There’s nothing spectacular in that, other than taking on board that the growth rate points to an annual global output of a staggering 2.5 billion tonnes come 2030. The world is to be girt by steel.
A concern for the iron ore producers nevertheless remains. China is expected to account for about 1.1 billion tonnes of the global steel output, but how much of it is going to be accounted for by recycled steel?
China’s scrap use currently runs at only 15 per cent, well short of the 30-40 per cent in most other countries and massively short of the 80 per cent rate that the world’s best scrappers, the Americans, use to produce their annual steel needs.
Each tonne of scrap used by-passes the need for iron ore. So come 2030, will China’s scrap rate be at 30 per cent, 40 per cent, or something higher still?
It is something that keeps the iron ore producers awake at night, with the inevitable rise in China’s scrapping rate a potential demand killer in a market that is in surplus, and one that looks like staying that way for the foreseeable future.
The concerns about China’s scrapping rate are not shared by all in the steelmaking raw materials space. Manganese is a case in point.
Each unit of steel is 8-12 per cent manganese and there is no substitute for it in the steelmaking process.
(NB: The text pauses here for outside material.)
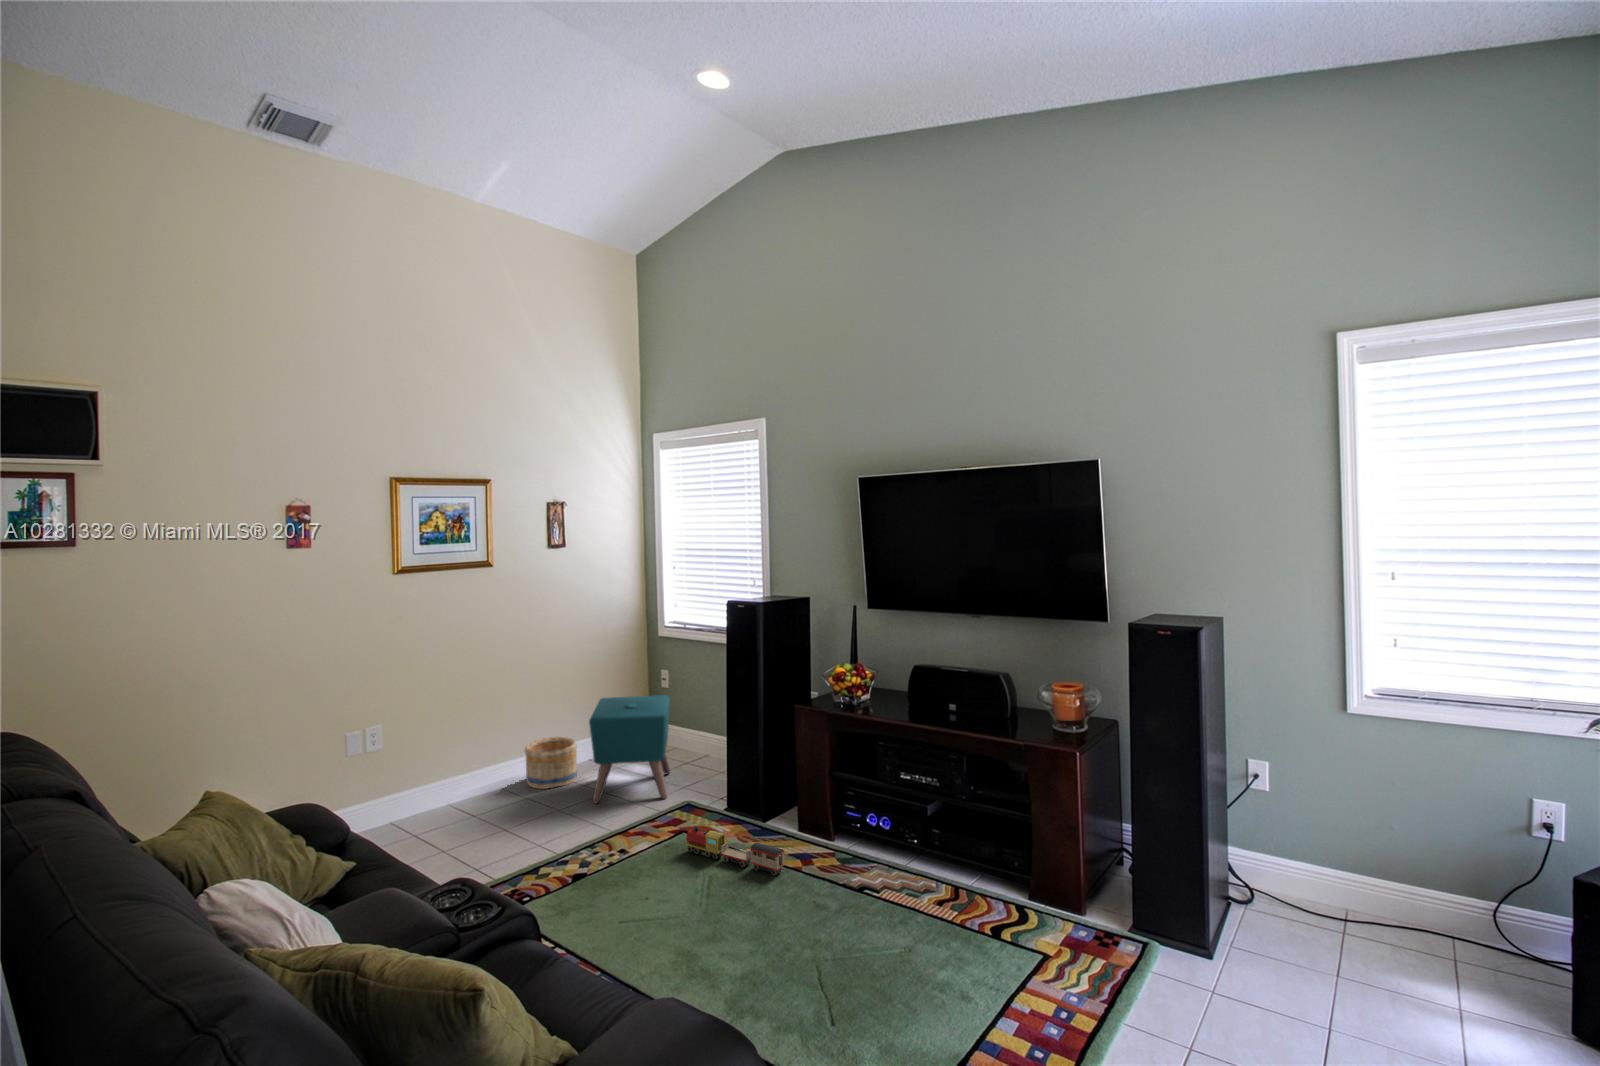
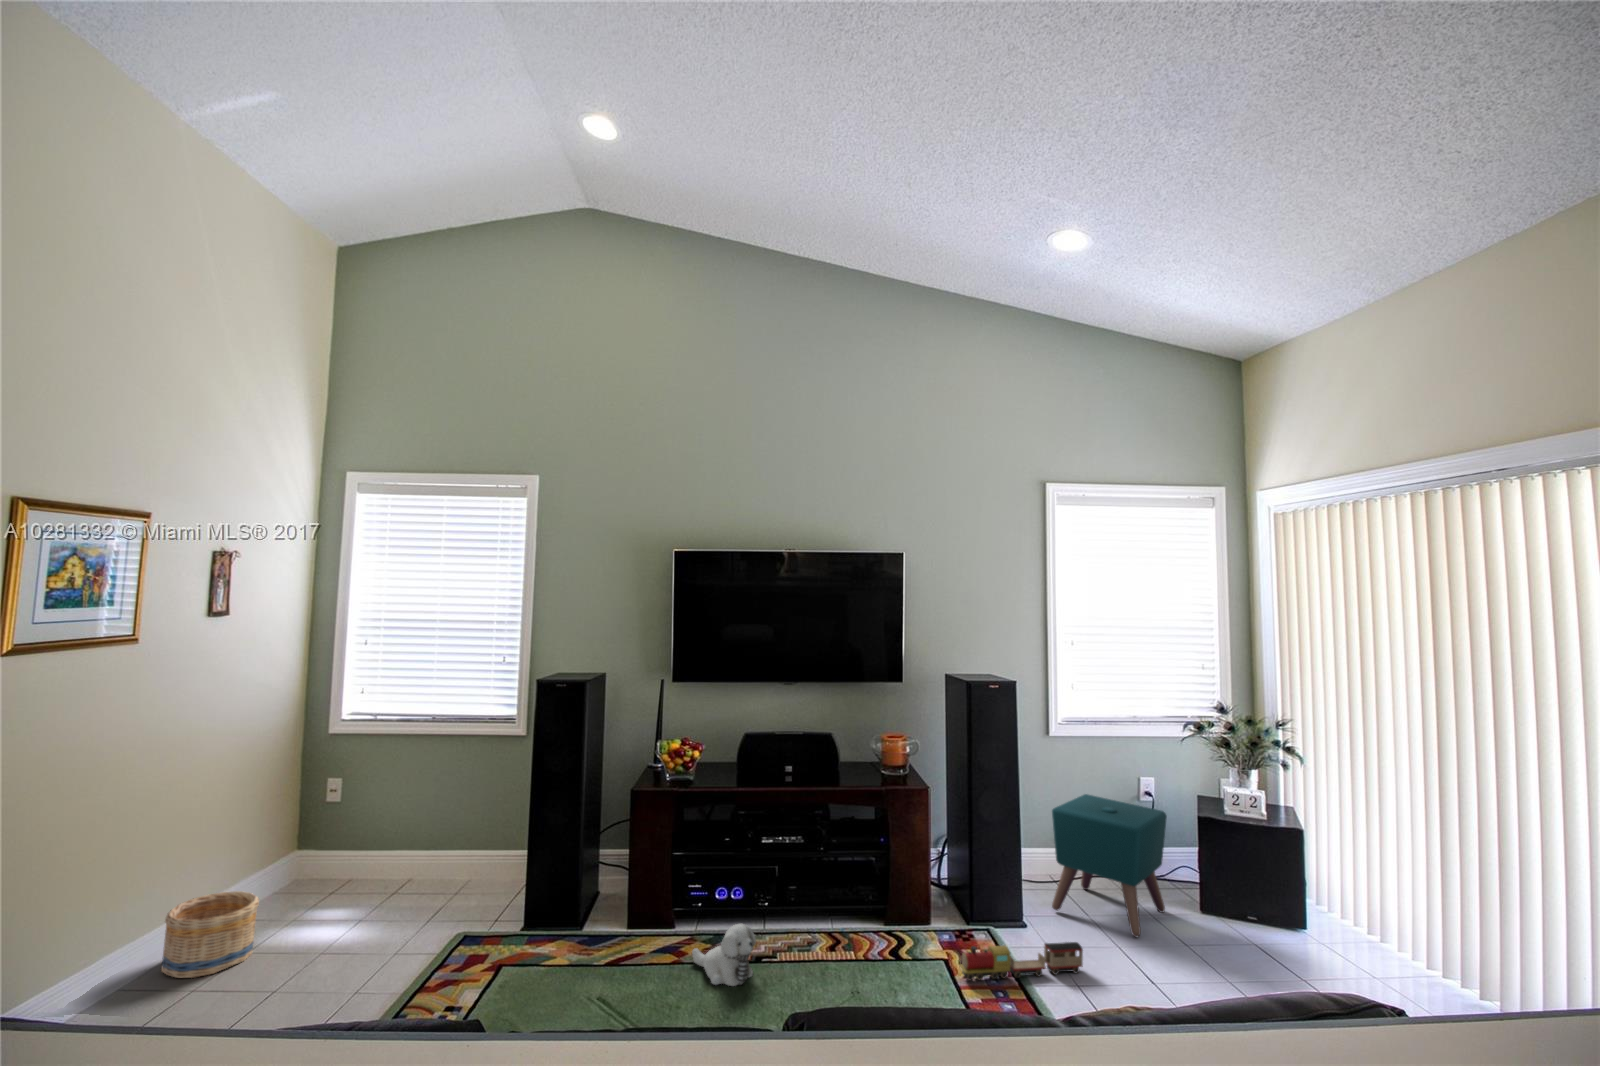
ottoman: present [589,695,670,803] -> present [1052,794,1167,937]
toy train: present [685,826,784,876] -> present [960,942,1083,980]
plush toy: none [803,850,851,907] -> present [692,924,756,986]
What’s more, manganese has to be added back to freshen up each tonne of recycled steel.
So while manganese consumption (about 26 million tonnes annually at the moment) remains a function of steel demand, manganese consumption is not threatened by China’s growth in scrapping in the same way that iron ore could be.
As a result, the best way to play the growth in steel production to 2.5 billion tonnes annually from 2030 could well be through gaining exposures to manganese.
BHP Billiton’s “NewCo” will make a big deal of that when it gets around to promoting the manganese assets that it is to pick up from the parent in its spin-out next year.
NewCo will also list with aluminium and nickel assets, diluting the manganese exposure.
Elsewhere, there is precious little pure manganese exposure to be had.
But a little thing called Callabonna Resources has caught the eye. And little is the operative word. It had a last sale at 1.8c a share for a market capitalisation of no more than $2 million.
Originally a uranium explorer, Callabonna has been taken under the wing by Broken Hill old boy Jeff Williams, which is kind of nice given the uranium hunt was out the back of Broken Hill in the Callabonna (geological) sub-basin.
Along with ex-BHP geologist Mike Raetz, Williams — a mining engineer of some fame because he led the development of both a mineral sands project and a gold mine in Senegal in a past life — have switched Callabonna’s focus to manganese with the Ansongo project in east Mali, West Africa.
West Africa is not the sort of place you would take the kids at the moment, and Mali itself still has security issues flowing from the 2012 coup, particularly in the northern regions where rebels were calling the shots until a French-led international force booted them out, sort of.
On a more positive note, there were democratic elections last year and the many existing mining operations in the country continued on through all the dramas. Mind you, a small production show at Ansongo was abandoned when the troubles in northern Mali were at their worst.
There are still bits and pieces of equipment lying around from that abandoned show, including today’s picture of a drill rig on top of one of the black manganiferous hills that stand some 100m above the desert plain in a cluster.
Cutting to the chase, Callabonna has cut a deal under which it can take up a 12.11 per cent interest in the permit, which covers the trend of manganese hills by spending $3.5m within three years.
In essence, Callabonna is picking up the running on the project, which has some serious steel groups, including Posco, as partners. It is assumed that if Ansongo lives up to its potential as a 500,000-1 million tonne-a-year producer of high-grade manganese ore, Callabonna would want a more meaningful share, ideally 51 per cent of the action.
It will be worth watching because high-grade manganese ore currently fetches more than $US210 a tonne in China, more in other markets. And when a group’s market cap is all of $2m, it does not take much to move the dial.